**Task brief**
Here are records with pictures in them. Copy all of them exactly and leave the pictures out.

**Data records**

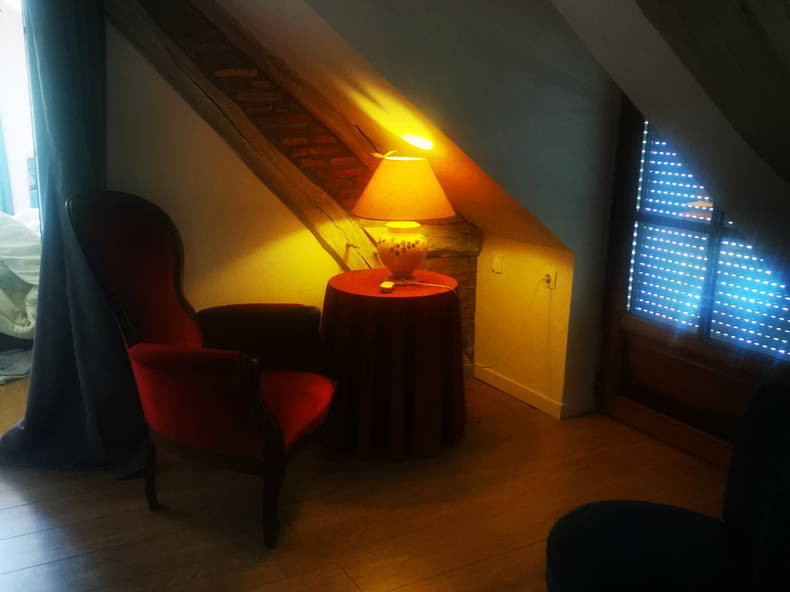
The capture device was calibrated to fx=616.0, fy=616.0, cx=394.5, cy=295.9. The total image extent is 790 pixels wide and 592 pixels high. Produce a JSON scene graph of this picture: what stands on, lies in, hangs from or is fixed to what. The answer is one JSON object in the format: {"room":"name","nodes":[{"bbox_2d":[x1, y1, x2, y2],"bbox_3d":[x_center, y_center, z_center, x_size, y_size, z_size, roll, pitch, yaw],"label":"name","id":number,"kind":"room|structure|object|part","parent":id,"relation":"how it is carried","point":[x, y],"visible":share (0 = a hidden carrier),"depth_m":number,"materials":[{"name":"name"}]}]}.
{"room":"bedroom","nodes":[
{"label":"bedroom","id":0,"kind":"room"},
{"bbox_2d":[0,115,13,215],"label":"curtain","id":1,"kind":"object","parent":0,"point":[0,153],"visible":0.76,"depth_m":5.48,"materials":[{"name":"fabric"}]},
{"bbox_2d":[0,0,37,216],"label":"window","id":2,"kind":"structure","parent":0,"point":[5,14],"depth_m":4.69,"materials":[{"name":"white"}]},
{"bbox_2d":[0,0,147,477],"bbox_3d":[-1.334,-0.410,2.429,0.683,2.304,0.331,-7,16,-29],"label":"curtain","id":3,"kind":"object","parent":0,"point":[82,43],"visible":0.9,"depth_m":2.52,"materials":[{"name":"blue fabric"}]},
{"bbox_2d":[111,0,478,365],"bbox_3d":[-0.835,-0.595,3.009,3.398,2.738,0.196,-7,16,-29],"label":"brick wall","id":4,"kind":"structure","parent":0,"point":[262,80],"depth_m":2.99,"materials":[{"name":"brown brick"}]},
{"bbox_2d":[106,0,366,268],"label":"wooden beam","id":5,"kind":"structure","parent":4,"relation":"attached to","point":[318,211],"depth_m":2.97,"materials":[{"name":"brown wood"}]},
{"bbox_2d":[0,368,732,591],"bbox_3d":[-0.951,0.870,2.398,4.957,0.107,6.741,-7,16,-29],"label":"floor","id":6,"kind":"structure","parent":0,"point":[43,566],"depth_m":2.39,"materials":[{"name":"brown wood"}]},
{"bbox_2d":[0,208,41,380],"bbox_3d":[-3.026,-0.154,4.179,2.012,0.921,1.896,-7,16,-29],"label":"bed","id":7,"kind":"object","parent":6,"relation":"on","point":[2,218],"visible":0.59,"depth_m":3.81,"materials":[{"name":"white fabric"}]},
{"bbox_2d":[66,191,339,548],"bbox_3d":[-0.676,0.219,2.374,0.841,1.165,0.732,5,15,15],"label":"red armchair","id":8,"kind":"object","parent":6,"relation":"on","point":[249,385],"visible":1,"depth_m":2.24,"materials":[{"name":"red fabric"}]},
{"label":"chair leg","id":9,"kind":"part","parent":8,"relation":"part of","materials":[{"name":"brown wood"}]},
{"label":"seat cushion","id":10,"kind":"part","parent":8,"relation":"part of","materials":[{"name":"red fabric"}]},
{"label":"armrest","id":11,"kind":"part","parent":8,"relation":"part of","materials":[{"name":"red fabric"}]},
{"bbox_2d":[319,269,466,462],"bbox_3d":[-0.015,0.301,2.998,0.732,0.745,0.733,-7,16,-29],"label":"round table","id":12,"kind":"object","parent":6,"relation":"on","point":[363,315],"visible":0.95,"depth_m":2.73,"materials":[{"name":"red fabric"}]},
{"bbox_2d":[379,281,394,292],"bbox_3d":[-0.034,-0.042,2.789,0.054,0.026,0.089,4,14,11],"label":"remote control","id":13,"kind":"object","parent":12,"relation":"on","point":[390,286],"visible":0.99,"depth_m":2.75,"materials":[{"name":"white plastic"}]},
{"bbox_2d":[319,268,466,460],"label":"tablecloth","id":14,"kind":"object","parent":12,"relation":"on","point":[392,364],"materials":[{"name":"red fabric"}]},
{"bbox_2d":[353,153,453,281],"bbox_3d":[0.040,-0.375,2.932,0.465,0.600,0.463,-7,16,-29],"label":"table lamp","id":15,"kind":"object","parent":12,"relation":"on","point":[408,242],"visible":0.99,"depth_m":2.77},
{"bbox_3d":[0.026,-0.221,2.899,0.225,0.230,0.235,5,14,15],"label":"lamp base","id":16,"kind":"part","parent":15,"relation":"part of","materials":[{"name":"ceramic"}]},
{"bbox_3d":[0.039,-0.508,2.858,0.487,0.261,0.463,7,15,23],"label":"lampshade","id":17,"kind":"part","parent":15,"relation":"part of","materials":[{"name":"fabric"}]},
{"bbox_2d":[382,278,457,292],"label":"lamp cord","id":18,"kind":"object","parent":12,"relation":"on","point":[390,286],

**Written reply**
The capture device was calibrated to fx=616.0, fy=616.0, cx=394.5, cy=295.9. The total image extent is 790 pixels wide and 592 pixels high. Produce a JSON scene graph of this picture: what stands on, lies in, hangs from or is fixed to what. The answer is one JSON object in the format: {"room":"name","nodes":[{"bbox_2d":[x1, y1, x2, y2],"bbox_3d":[x_center, y_center, z_center, x_size, y_size, z_size, roll, pitch, yaw],"label":"name","id":number,"kind":"room|structure|object|part","parent":id,"relation":"how it is carried","point":[x, y],"visible":share (0 = a hidden carrier),"depth_m":number,"materials":[{"name":"name"}]}]}.
{"room":"bedroom","nodes":[
{"label":"bedroom","id":0,"kind":"room"},
{"bbox_2d":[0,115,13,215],"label":"curtain","id":1,"kind":"object","parent":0,"point":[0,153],"visible":0.76,"depth_m":5.48,"materials":[{"name":"fabric"}]},
{"bbox_2d":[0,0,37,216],"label":"window","id":2,"kind":"structure","parent":0,"point":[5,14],"depth_m":4.69,"materials":[{"name":"white"}]},
{"bbox_2d":[0,0,147,477],"bbox_3d":[-1.334,-0.410,2.429,0.683,2.304,0.331,-7,16,-29],"label":"curtain","id":3,"kind":"object","parent":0,"point":[82,43],"visible":0.9,"depth_m":2.52,"materials":[{"name":"blue fabric"}]},
{"bbox_2d":[111,0,478,365],"bbox_3d":[-0.835,-0.595,3.009,3.398,2.738,0.196,-7,16,-29],"label":"brick wall","id":4,"kind":"structure","parent":0,"point":[262,80],"depth_m":2.99,"materials":[{"name":"brown brick"}]},
{"bbox_2d":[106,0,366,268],"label":"wooden beam","id":5,"kind":"structure","parent":4,"relation":"attached to","point":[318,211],"depth_m":2.97,"materials":[{"name":"brown wood"}]},
{"bbox_2d":[0,368,732,591],"bbox_3d":[-0.951,0.870,2.398,4.957,0.107,6.741,-7,16,-29],"label":"floor","id":6,"kind":"structure","parent":0,"point":[43,566],"depth_m":2.39,"materials":[{"name":"brown wood"}]},
{"bbox_2d":[0,208,41,380],"bbox_3d":[-3.026,-0.154,4.179,2.012,0.921,1.896,-7,16,-29],"label":"bed","id":7,"kind":"object","parent":6,"relation":"on","point":[2,218],"visible":0.59,"depth_m":3.81,"materials":[{"name":"white fabric"}]},
{"bbox_2d":[66,191,339,548],"bbox_3d":[-0.676,0.219,2.374,0.841,1.165,0.732,5,15,15],"label":"red armchair","id":8,"kind":"object","parent":6,"relation":"on","point":[249,385],"visible":1,"depth_m":2.24,"materials":[{"name":"red fabric"}]},
{"label":"chair leg","id":9,"kind":"part","parent":8,"relation":"part of","materials":[{"name":"brown wood"}]},
{"label":"seat cushion","id":10,"kind":"part","parent":8,"relation":"part of","materials":[{"name":"red fabric"}]},
{"label":"armrest","id":11,"kind":"part","parent":8,"relation":"part of","materials":[{"name":"red fabric"}]},
{"bbox_2d":[319,269,466,462],"bbox_3d":[-0.015,0.301,2.998,0.732,0.745,0.733,-7,16,-29],"label":"round table","id":12,"kind":"object","parent":6,"relation":"on","point":[363,315],"visible":0.95,"depth_m":2.73,"materials":[{"name":"red fabric"}]},
{"bbox_2d":[379,281,394,292],"bbox_3d":[-0.034,-0.042,2.789,0.054,0.026,0.089,4,14,11],"label":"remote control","id":13,"kind":"object","parent":12,"relation":"on","point":[390,286],"visible":0.99,"depth_m":2.75,"materials":[{"name":"white plastic"}]},
{"bbox_2d":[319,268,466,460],"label":"tablecloth","id":14,"kind":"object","parent":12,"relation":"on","point":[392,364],"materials":[{"name":"red fabric"}]},
{"bbox_2d":[353,153,453,281],"bbox_3d":[0.040,-0.375,2.932,0.465,0.600,0.463,-7,16,-29],"label":"table lamp","id":15,"kind":"object","parent":12,"relation":"on","point":[408,242],"visible":0.99,"depth_m":2.77},
{"bbox_3d":[0.026,-0.221,2.899,0.225,0.230,0.235,5,14,15],"label":"lamp base","id":16,"kind":"part","parent":15,"relation":"part of","materials":[{"name":"ceramic"}]},
{"bbox_3d":[0.039,-0.508,2.858,0.487,0.261,0.463,7,15,23],"label":"lampshade","id":17,"kind":"part","parent":15,"relation":"part of","materials":[{"name":"fabric"}]},
{"bbox_2d":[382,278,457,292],"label":"lamp cord","id":18,"kind":"object","parent":12,"relation":"on","point":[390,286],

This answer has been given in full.